Taylor Swift has set a number of new records with her 10th studio album, Midnights, which was released on 21st October.
With UK sales of 204,000, it had the biggest first week of any album this year, almost doubling the numbers of the previous title-holder, Harry’s House, the third solo album by Harry Styles. Midnights also had the highest first-week streams of the year: 72.5m, again beating Styles’ figures of 53.9m. On the day of its release, it broke global Spotify records for the most streams of a single album in one day.
It is Swift’s biggest ever opening week in the UK, beating her previous personal-best sales figure of 90,300 with her 2014 album, 1989.
The 32-year-old US musician has also overtaken Madonna to set a new all-time UK chart record for the fastest succession of nine UK No 1 albums of any female artist – although Madonna still has the record for the most UK No 1 albums of any solo female artist, with 12 overall. Swift is now second in that list, pushing Kylie Minogue into third place. Incidentally, a reissue of Minogue’s 1997 album Impossible Princess charts at No 5 this week.
Midnights also beat Arctic Monkeys’ highly anticipated seventh album, The Car, to the No 1 spot. What had been anticipated as a close-run chart battle ended up nothing of the sort: the Sheffield band racked up just over 100,000 chart sales.
Swift also takes the UK No 1 singles spot this week with Anti-Hero, a song she has described as “a real guided tour throughout all the things I tend to hate about myself”.
The song’s video – directed by Swift – was met with controversy over a scene in which she stepped on her bathroom scales, which displayed the word “fat”. Swift has previously discussed having a disordered relationship to food and body image.
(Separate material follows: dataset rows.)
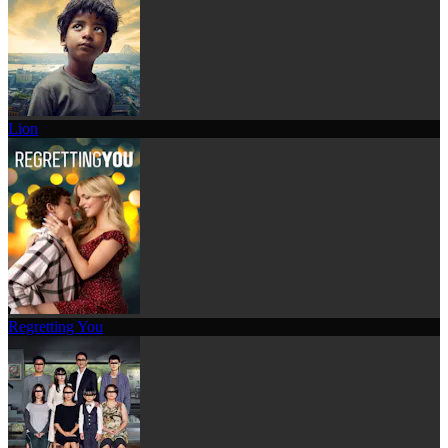
Lion
Regretting You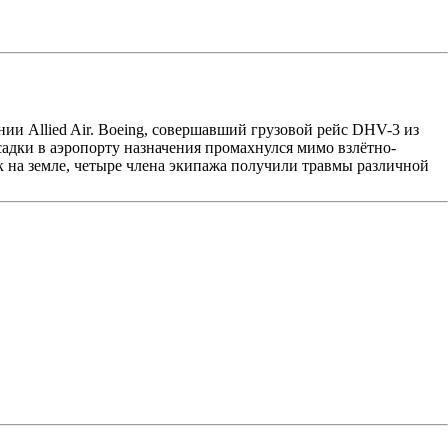
ии Allied Air. Boeing, совершавший грузовой рейс DHV-3 из
дки в аэропорту назначения промахнулся мимо взлётно-
к на земле, четыре члена экипажа получили травмы различной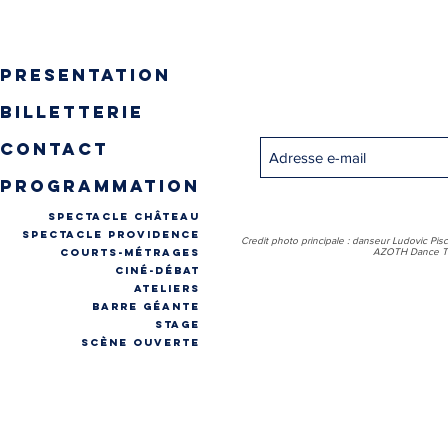
presentation
Inscrivez-vous pour recevo
billetterie
contact
programmation
spectacle château
spectacle providence
Credit photo principale : danseur Ludovic Pis
COURTS-MÉTRAGES
AZOTH Dance Th
CINÉ-DÉBAT
ateliers
Barre géante
stage
Scène ouverte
After she was accused of fatphobia, the video was amended to remove the word.
Swift has two more singles in the Top 5: Lavender Haze at No 3 and Snow on the Beach, a duet with Lana Del Rey, at No 4. Chart rules introduced after 16 of the 17 songs on Ed Sheeran’s 2017 album ÷ charted in the Top 20 mean that only the three most popular songs of any album are eligible for the singles chart.
Midnights is Swift’s first album of original material since 2020, when she released the surprise albums Folklore and Evermore. In the interim, she has also released rerecordings of her albums Fearless and Red, part of her mission to reclaim ownership over her first six albums after the master recordings were sold to music mogul – and noted Swift foe – Scooter Braun.
Unlike the folksy, largely fictionalised Folklore and Evermore, Midnights is a relative return to Swift’s traditional brand of candid pop. It has generally been met with critical acclaim. In a five-star review, Guardian music critic Alexis Petridis described it as “cool, collected and mature”. Writing for the New York Times, however, critic Jon Caramanica said that the album “constrains her voice” and described some of the lyrics as “lacklustre and bluntly imagistic”.